NVIDIA / enroot

A simple yet powerful tool to turn traditional container/OS images into unprivileged sandboxes.
Apache License 2.0
649 stars 94 forks source link

Enroot with NVIDIA MPS? #206

Closed scottcs2 closed 2 months ago

scottcs2 commented 3 months ago

Hi,

I am trying to get Enroot to play nicely with NVIDIA MPS. However, I encounter the following problem when running NVIDIA nemo containers using enroot while MPS control daemon is running.

Steps:

nvidia-cuda-mps-control -d
export NVIDIA_DRIVER_CAPABILITIES=all
enroot start --root -w --env NVIDIA_DRIVER_CAPABILITIES nemo2

Causes this error to be printed:

ERROR: The NVIDIA Driver is present, but CUDA failed to initialize.  GPU functionality will not be available.
   [[ Mapping of buffer object failed (error 205) ]]

If I kill the MPS daemon, then the container works. How do I use MPS and an enroot container simultaneously?

Thanks, Scott

3XX0 commented 3 months ago

Did you try with a simple CUDA container? What's your driver version and GPUs inside the container?

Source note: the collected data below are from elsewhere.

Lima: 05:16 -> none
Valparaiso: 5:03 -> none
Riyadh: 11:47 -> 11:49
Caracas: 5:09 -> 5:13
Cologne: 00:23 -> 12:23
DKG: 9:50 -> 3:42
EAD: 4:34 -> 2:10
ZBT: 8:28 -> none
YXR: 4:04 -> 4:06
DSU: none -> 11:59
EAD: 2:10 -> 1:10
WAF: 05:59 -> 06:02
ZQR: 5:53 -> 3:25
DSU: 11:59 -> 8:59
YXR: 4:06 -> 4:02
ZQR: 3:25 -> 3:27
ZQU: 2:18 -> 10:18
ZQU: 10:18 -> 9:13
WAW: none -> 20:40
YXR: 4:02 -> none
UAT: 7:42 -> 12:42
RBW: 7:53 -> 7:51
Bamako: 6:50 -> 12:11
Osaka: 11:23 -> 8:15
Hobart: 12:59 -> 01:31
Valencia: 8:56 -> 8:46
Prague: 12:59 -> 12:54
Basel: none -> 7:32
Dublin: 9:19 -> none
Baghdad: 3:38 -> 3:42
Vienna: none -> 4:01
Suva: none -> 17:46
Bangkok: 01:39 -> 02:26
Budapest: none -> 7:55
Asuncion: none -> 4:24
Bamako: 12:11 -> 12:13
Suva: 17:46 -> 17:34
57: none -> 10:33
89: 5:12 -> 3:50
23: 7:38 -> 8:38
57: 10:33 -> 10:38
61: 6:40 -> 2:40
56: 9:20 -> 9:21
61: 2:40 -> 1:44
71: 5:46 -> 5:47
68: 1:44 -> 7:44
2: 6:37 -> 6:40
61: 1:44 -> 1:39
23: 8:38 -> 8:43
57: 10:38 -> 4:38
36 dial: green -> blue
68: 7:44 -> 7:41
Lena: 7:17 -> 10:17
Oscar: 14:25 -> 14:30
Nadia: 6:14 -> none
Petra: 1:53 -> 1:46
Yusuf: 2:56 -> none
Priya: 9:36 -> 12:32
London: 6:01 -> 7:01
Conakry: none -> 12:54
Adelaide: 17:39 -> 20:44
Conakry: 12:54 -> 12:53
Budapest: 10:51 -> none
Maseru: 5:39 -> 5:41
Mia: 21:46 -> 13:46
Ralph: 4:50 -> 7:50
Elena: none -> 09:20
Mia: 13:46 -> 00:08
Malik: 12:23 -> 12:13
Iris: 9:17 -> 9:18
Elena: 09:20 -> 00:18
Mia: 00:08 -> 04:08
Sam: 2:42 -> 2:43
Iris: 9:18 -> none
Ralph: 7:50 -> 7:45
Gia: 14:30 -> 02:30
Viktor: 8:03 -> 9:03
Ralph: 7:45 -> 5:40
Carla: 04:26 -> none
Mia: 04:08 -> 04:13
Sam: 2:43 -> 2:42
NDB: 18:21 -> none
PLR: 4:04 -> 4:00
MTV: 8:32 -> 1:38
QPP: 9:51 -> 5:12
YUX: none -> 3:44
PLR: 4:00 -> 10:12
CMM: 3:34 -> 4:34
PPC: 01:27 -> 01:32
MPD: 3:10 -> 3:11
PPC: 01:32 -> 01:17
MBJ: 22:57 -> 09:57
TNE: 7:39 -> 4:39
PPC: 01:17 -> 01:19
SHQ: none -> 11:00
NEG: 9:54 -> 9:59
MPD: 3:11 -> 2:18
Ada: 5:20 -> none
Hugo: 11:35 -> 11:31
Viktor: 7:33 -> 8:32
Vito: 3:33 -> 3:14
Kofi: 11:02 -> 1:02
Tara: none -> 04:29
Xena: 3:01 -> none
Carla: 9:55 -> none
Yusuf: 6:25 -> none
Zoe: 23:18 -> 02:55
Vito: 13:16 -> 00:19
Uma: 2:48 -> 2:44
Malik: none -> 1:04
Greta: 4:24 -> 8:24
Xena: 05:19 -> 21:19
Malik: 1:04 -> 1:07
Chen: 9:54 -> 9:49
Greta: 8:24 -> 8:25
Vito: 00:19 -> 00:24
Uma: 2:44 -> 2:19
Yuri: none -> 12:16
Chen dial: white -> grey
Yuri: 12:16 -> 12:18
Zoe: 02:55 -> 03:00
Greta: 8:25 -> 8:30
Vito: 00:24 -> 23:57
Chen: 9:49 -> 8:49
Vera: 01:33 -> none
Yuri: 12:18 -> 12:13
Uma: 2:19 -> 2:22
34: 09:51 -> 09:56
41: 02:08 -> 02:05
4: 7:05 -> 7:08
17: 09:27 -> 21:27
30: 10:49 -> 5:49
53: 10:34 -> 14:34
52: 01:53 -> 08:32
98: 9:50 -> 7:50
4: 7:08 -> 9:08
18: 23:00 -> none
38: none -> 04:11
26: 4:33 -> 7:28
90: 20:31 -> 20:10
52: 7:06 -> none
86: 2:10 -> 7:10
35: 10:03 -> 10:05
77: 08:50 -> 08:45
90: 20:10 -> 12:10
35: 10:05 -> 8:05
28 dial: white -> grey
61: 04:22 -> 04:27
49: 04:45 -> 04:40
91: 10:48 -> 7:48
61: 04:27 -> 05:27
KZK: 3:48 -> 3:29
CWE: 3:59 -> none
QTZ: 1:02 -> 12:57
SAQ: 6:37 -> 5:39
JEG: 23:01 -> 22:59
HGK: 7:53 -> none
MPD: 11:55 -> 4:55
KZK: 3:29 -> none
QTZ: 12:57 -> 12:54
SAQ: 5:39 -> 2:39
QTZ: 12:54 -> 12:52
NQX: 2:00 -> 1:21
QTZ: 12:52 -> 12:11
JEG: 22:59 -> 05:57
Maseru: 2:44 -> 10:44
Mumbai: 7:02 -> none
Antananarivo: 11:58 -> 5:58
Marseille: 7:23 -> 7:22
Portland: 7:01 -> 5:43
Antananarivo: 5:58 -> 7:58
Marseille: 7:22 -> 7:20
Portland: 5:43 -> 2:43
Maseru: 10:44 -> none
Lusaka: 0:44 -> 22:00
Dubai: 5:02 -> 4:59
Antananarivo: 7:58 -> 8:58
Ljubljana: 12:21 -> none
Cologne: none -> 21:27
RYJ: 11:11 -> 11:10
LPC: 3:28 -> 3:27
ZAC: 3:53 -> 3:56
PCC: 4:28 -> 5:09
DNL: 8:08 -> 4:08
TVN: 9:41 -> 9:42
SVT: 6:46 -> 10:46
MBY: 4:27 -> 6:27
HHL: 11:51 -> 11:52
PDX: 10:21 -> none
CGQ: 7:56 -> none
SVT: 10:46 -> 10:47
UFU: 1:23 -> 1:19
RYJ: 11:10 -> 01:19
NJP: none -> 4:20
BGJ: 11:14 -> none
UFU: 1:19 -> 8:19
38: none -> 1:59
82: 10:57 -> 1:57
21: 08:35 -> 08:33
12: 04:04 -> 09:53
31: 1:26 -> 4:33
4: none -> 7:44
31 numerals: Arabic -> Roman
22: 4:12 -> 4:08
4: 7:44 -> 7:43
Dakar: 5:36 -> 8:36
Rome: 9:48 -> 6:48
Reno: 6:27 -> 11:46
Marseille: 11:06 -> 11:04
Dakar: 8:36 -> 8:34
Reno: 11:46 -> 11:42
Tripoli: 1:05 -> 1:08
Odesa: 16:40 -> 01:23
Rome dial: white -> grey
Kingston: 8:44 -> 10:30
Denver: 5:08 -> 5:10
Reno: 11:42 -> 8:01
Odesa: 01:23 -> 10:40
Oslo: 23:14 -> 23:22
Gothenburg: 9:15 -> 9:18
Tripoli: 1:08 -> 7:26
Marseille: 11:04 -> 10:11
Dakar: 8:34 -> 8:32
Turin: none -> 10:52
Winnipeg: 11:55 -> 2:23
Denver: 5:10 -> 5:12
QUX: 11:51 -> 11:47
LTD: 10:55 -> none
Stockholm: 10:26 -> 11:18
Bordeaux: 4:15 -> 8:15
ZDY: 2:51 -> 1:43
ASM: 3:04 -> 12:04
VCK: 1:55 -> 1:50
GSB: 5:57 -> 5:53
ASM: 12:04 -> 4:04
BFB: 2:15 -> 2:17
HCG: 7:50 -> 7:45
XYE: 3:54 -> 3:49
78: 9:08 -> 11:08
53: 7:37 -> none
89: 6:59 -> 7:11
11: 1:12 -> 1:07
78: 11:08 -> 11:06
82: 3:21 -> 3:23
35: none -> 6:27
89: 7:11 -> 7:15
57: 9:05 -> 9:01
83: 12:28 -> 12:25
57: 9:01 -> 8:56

You might want to move this issue to https://github.com/NVIDIA/libnvidia-container since it's specific to GPU support.

scottcs2 commented 2 months ago

The issue is if I specify --root as an enroot argument, then it breaks with NVIDIA MPS. Without --root, the container is able to access the GPUs even with MPS enabled. I will just ensure my users do not specify --root when they launch the enroot containers.